12 Mart 2010 tarihinde Ankara’da,
Türkiye Cumhuriyeti adına TC Başbakanlık Hazine Müsteşarlığı Dış Ekonomik
İlişkiler Genel Müdür Yardımcısı ÖZGÜR PEHLİVAN ve “KKTC” adına KKTC
Büyükelçisi NAMIK KORHAN tarafından bir Kredi Anlaşması imzalandı.
Söz konusu Kredi Anlaşmasının daha ilk
paragrafında TC devletinin bundan sonra KREDİTÖR, “KKTC” devletinin ise BORÇLU
olarak isimlendirildiği ve söz konusu borcun 500,000,000 USD (Beş Yüz Milyon
Amerikan Doları) olduğu düzenleniyor. Biz ise bu yazı boyunca KREDİTÖR kelimesi
yerine Türkçe sözlükten bulduğumuz ve bu anlaşmanın koşullarına daha uygun
düşecek olan TEFECİ sözcüğünü kullanacağız.
Söz konusu Kredi Anlaşması’nın,
herhangi bir yeni-sömürge devletin IMF veya DB ile imzaladığı borçlanma
anlaşmalarından hiçbir farkı yok. Zaten yine Anlaşmanın ilk paragrafında “Bu
Kredi Anlaşması, TC ile KKTC arasında 5 Kasım 2009 tarihinde imzalanan Ekonomik
ve Mali İşbirliği Protokolü ile… sonra… imzalanacak Protokoller uyarınca
yapılan bir anlaşma” olduğu net bir şekilde belirtiliyor. Yani Anlaşmanın
amacı, “KKTC”de yaratılacak özelleştirmeler, kamu hizmetlerinin piyasaya
açılması, deregülasyon ve neo-liberal politikaların teşvik edilmesi ve TC’den
“KKTC”ye aktarılacak parasal kaynağı, protokollerin uygulanması şartına
bağlamak. Üstelik bu Anlaşma uyarınca verilecek paralar vasıtasıyla tüm
Kıbrıslı Türklerin TC’ye borçlu hale getirilerek, olası bir bağımsızlıkçı
tavrın alacak-verecek ilişkileri çerçevesinde zor durumda bırakılması… Nitekim
Anlaşmanın “Kullanım” başlıklı 2. Maddesinde “Tefeci, Borçlu’nun Protokollerde
öngörülen yükümlülükleri tamamen veya kısmen yerine getirmemesi veya belirlenen
amaçlar dışında kullanması durumunda kredi kullanımını askıya alabilir”
denilerek bu durum net bir şekilde ortaya konuluyor.
Yine 2. Maddede “Kredi Anlaşması
kapsamında Borçlu’ya aktarılacak miktarlar ile söz konusu miktarların kullanım
alanları, Borçlu’nun protokollerde öngörülen yükümlülüklerinin uygulama
sonuçlarının aylık olarak yapılacak değerlendirilmesine göre TC Teknik
Heyeti’nce belirlenecektir” denilmektedir.
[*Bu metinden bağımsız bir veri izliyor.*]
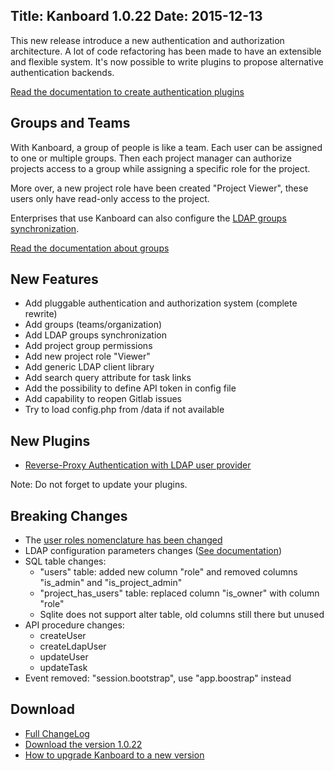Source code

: Title: Kanboard 1.0.22
Date: 2015-12-13
---

This new release introduce a new authentication and authorization architecture.
A lot of code refactoring has been made to have an extensible and flexible system.
It's now possible to write plugins to propose alternative authentication backends.

[Read the documentation to create authentication plugins](https://kanboard.net/documentation/plugins)

Groups and Teams
----------------

With Kanboard, a group of people is like a team.
Each user can be assigned to one or multiple groups.
Then each project manager can authorize projects access to a group while assigning a specific role for the project.

More over, a new project role have been created "Project Viewer", these users only have read-only access to the project.

Enterprises that use Kanboard can also configure the [LDAP groups synchronization](https://kanboard.net/documentation/ldap-group-sync).

[Read the documentation about groups](https://kanboard.net/documentation/groups)

New Features
------------

* Add pluggable authentication and authorization system (complete rewrite)
* Add groups (teams/organization)
* Add LDAP groups synchronization
* Add project group permissions
* Add new project role "Viewer"
* Add generic LDAP client library
* Add search query attribute for task links
* Add the possibility to define API token in config file
* Add capability to reopen Gitlab issues
* Try to load config.php from /data if not available

New Plugins
-----------

- [Reverse-Proxy Authentication with LDAP user provider](https://kanboard.net/plugin/reverse-proxy-ldap)

Note: Do not forget to update your plugins.

Breaking Changes
----------------

* The [user roles nomenclature has been changed](https://kanboard.net/documentation/roles)
* LDAP configuration parameters changes ([See documentation](https://kanboard.net/documentation/ldap-parameters))
* SQL table changes:
    - "users" table: added new column "role" and removed columns "is_admin" and "is_project_admin"
    - "project_has_users" table: replaced column "is_owner" with column "role"
    - Sqlite does not support alter table, old columns still there but unused
* API procedure changes:
    - createUser
    - createLdapUser
    - updateUser
    - updateTask
* Event removed: "session.bootstrap", use "app.boostrap" instead

Download
--------

- [Full ChangeLog](https://github.com/kanboard/kanboard/blob/master/ChangeLog)
- [Download the version 1.0.22](https://github.com/kanboard/kanboard/releases/download/v1.0.22/kanboard-1.0.22.zip)
- [How to upgrade Kanboard to a new version](https://kanboard.net/documentation/update)
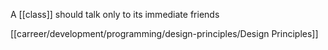 A [[class]] should talk only to its immediate friends

[[carreer/development/programming/design-principles/Design Principles]]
Yani başlıkta da ortaya konulduğu
gibi LOKUM’un (kredi anlaşmasından doğan paranın) ne kadar ve ne zaman
verileceği TEFECİNİN inisiyatifine bağlıdır. Ne kadar ANNAM dersek o kadar
LOKUM. Yok eğer demezsek BİBER GAZI ve POLİS JOPU…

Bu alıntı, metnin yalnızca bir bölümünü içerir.